Tip 5  Value your people

There’s a growing awareness in the customer experience community of the important links between employee engagement and customer experience outcomes. The traditional contact centre has worked with tools and processes over the years that focus on improving the retention and performance of their staff through better employee engagement. The IT sector has been slower to understand the benefits of people and culture. More focus must be directed to the people in the Service Desk, to support them in engaging and satisfying end-users. The Service Desk Manager could look towards the contact centre as an example of how this might be achieved.

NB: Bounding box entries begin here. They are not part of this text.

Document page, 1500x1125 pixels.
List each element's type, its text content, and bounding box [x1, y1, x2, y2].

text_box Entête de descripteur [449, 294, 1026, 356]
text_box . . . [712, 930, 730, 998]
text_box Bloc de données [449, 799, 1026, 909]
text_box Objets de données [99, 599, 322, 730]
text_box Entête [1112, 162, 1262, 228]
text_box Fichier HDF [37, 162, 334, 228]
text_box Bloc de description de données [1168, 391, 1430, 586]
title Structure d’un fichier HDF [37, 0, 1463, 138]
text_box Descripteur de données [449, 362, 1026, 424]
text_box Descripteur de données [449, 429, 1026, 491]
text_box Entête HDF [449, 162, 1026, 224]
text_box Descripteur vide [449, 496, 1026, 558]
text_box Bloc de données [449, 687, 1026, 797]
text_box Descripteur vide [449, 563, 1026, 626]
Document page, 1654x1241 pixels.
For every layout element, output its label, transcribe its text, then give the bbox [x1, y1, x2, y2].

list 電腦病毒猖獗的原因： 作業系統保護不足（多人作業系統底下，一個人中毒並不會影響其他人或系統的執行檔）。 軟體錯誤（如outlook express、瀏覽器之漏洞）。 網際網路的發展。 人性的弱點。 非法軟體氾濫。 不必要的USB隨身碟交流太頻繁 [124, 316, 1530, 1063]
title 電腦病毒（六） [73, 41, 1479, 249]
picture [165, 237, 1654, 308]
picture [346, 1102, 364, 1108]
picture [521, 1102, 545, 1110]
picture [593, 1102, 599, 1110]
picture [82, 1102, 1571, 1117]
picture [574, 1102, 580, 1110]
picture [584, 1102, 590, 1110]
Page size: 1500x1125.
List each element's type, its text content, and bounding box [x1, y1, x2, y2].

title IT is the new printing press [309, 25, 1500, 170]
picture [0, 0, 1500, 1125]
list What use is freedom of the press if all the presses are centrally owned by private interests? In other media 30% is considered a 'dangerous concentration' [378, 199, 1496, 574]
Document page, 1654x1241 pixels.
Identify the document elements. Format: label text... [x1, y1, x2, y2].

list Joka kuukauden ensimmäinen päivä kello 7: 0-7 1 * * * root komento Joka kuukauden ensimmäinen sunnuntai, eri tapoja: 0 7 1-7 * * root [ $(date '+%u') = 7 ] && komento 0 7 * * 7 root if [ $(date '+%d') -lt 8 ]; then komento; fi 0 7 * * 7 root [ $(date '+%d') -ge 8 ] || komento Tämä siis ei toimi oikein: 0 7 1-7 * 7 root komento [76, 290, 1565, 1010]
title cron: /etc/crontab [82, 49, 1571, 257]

Tip 6  Select metrics that matter

We often look to best practice and implement this without really understanding the links between the outcomes we are trying to achieve and the impacts on people and culture. Service Desk KPIs must be created to drive outcomes that are clearly defined in the Service Strategy. If the outcome of each KPI is not clearly understood, it should be thrown out. There have been recent movements away from traditional metrics, with a view to providing more relevant strategic insight to IT stakeholders. One such view that has gained momentum is given by Jeff Rumburg of MetricNet. The metrics Rumburg recommends are:

  • Cost per Contact
  • Customer Satisfaction
  • Agent Utilisation
  • First Contact Resolution Rate
  • First Level Resolution Rate
  • Agent Satisfaction
  • Aggregate Service Desk Performance

Service Desks impact not only your own employees’ performance, but the service employees provide to your customers. Supporting your workforce has never been more critical to the survival of your business. If you get the service right, you can expect all the additional benefits around cost optimisation and efficiency.

It’s time to create and update Service Desk experiences to leverage this important capability within your organisation. With every change comes and opportunity to innovate and differentiate your business. Don’t miss this one!